__Задания__
1 – Определите, соответствуют ли утверждения (а), (б) и (в) отрывку о работе над романом. Каждый ответ дайте словом «да» или «нет» и приведите решающие слова отрывка в точной цитате. (а) Роман был написан за шесть месяцев. (б) Тезис о социальном заказе автор сформулировал, ещё пока писал роман. (в) Пока шла работа над романом, в доме стояла тишина.
2 – Продолжите отрывок о работе над романом, начиная сразу после его последнего предложения.

__Приведённый текст__
И тут я понял: надо писать. Это был настойчивый какой-то императив, загонявший меня за письменный стол. За работу. Я сел и за шесть месяцев написал роман, которым жил, который собирал 10 лет. Это был настоящий, подлинный социальный заказ, который пришел как бы из недр общества. Ведь, в сущности, никто не заставлял меня писать именно об этом, но в то же время я и отвертеться от этого не мог: это было бы, по сути, то же, что и отказаться от собственной счастливой судьбы. Я чувствовал тем самым своим чувством, о котором уже говорил, что это будет хорошая вещь, что роман пойдет и будет иметь успех – отзовется в обществе, как надо.
(Жена. В отношении социального заказа, который Владимир Дмитриевич называет истинным. Этот тезис был сформулирован автором значительно позже написания романа в ходе его многочисленных интервью. А пока писал, неоднократно восклицал: «Ко мне будто рука из-за облаков протягивается и подает готовые главы!» Или еще такие признания: «Никто не догадывается, а я все сдираю у Шопена!» В то время у нас все время звучала музыка.)

__Исходные данные__

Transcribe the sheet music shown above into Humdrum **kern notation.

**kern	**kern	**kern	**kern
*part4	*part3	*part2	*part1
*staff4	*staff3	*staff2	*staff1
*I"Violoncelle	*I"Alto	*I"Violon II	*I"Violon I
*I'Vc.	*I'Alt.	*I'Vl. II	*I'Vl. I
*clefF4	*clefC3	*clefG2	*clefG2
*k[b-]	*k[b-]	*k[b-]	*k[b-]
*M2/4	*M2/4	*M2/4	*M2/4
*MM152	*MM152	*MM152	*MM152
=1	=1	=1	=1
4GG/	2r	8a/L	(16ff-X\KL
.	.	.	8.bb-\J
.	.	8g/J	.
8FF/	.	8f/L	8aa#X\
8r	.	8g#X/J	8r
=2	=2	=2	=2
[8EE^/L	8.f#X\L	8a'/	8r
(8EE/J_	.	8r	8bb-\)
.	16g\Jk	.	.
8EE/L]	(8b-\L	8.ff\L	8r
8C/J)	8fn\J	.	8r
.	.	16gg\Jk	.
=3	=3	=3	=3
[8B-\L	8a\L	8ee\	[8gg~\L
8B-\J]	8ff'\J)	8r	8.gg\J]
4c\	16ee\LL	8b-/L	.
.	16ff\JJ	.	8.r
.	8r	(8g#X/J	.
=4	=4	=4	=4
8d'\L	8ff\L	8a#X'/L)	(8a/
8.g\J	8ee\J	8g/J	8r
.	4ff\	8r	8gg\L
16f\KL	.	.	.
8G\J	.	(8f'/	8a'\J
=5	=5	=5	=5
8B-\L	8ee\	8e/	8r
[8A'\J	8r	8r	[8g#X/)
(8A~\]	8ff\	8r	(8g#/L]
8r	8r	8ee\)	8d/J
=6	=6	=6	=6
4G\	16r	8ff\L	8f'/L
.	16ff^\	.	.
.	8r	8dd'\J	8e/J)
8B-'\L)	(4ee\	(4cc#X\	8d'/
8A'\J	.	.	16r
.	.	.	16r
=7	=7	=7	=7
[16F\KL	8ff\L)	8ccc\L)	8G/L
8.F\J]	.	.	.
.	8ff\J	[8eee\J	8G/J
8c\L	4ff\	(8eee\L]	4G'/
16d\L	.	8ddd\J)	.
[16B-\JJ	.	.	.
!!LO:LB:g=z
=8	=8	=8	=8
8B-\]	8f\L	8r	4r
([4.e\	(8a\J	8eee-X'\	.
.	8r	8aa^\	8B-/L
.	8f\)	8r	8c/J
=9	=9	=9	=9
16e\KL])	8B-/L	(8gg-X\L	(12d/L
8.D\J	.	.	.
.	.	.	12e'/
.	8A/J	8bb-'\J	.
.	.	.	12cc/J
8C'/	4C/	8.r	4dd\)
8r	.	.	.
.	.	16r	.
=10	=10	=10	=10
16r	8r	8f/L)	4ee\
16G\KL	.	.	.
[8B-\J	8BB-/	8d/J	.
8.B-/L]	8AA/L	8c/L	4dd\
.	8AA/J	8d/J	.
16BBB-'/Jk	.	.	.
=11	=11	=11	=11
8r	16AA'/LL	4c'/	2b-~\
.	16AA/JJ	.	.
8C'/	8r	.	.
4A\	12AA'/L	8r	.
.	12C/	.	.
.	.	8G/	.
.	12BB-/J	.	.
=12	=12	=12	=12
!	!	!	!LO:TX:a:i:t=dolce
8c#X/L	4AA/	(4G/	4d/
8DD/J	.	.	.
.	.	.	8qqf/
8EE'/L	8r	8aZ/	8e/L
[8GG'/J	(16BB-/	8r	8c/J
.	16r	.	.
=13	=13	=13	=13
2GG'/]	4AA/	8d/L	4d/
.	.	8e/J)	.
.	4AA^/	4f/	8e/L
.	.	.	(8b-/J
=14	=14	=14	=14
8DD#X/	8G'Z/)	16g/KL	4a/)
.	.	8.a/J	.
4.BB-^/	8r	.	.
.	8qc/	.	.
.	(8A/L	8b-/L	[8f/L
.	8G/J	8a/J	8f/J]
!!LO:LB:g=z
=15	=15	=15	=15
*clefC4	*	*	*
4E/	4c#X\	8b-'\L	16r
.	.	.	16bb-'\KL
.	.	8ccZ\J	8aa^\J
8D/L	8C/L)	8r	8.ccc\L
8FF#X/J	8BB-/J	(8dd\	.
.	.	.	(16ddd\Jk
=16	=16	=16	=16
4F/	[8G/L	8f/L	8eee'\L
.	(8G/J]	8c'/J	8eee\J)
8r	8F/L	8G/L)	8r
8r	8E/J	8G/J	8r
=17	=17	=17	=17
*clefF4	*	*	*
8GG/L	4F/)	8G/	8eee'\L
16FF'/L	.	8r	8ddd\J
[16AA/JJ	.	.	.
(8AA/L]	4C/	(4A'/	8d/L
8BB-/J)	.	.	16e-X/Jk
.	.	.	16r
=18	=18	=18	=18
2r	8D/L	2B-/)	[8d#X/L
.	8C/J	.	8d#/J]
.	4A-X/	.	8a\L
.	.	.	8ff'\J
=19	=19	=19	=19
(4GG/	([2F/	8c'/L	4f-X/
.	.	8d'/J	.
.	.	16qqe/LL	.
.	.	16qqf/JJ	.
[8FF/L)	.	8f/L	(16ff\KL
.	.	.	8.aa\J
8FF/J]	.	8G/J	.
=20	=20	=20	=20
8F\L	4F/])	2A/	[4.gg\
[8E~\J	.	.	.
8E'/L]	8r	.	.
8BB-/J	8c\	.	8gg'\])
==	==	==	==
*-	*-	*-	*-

__Ответы__
1 –
(а) Да: «Я сел и за шесть месяцев написал роман».
(б) Нет: «Этот тезис был сформулирован автором значительно позже написания романа».
(в) Нет: «В то время у нас все время звучала музыка».

2 –
Перебирая эти бумаги, я предвкушал какие-то неизъяснимые радости творчества. Я представлял, например, как такой-то эпизод ляжет на страницы романа, и мне уже не терпелось сесть и написать его, чесались руки. Но что характерно… Уже тогда я столкнулся вот с чем: когда пишешь по истинному социальному заказу, по внутреннему какому-то велению, то находишься в особенном нервном подъеме – работаешь, пишешь с утра до ночи и не замечаешь, что это тяжелый труд. Нет, напротив, для тебя это сплошное удовольствие. И даже ночью: ложишься спать, голова гудит. А ты еще кладешь рядом бумажку и записываешь приходящие мысли… а в результате – начинаются сердечные приступы, начинает жечь стенокардия. Но тогда я был молод: я уцелел.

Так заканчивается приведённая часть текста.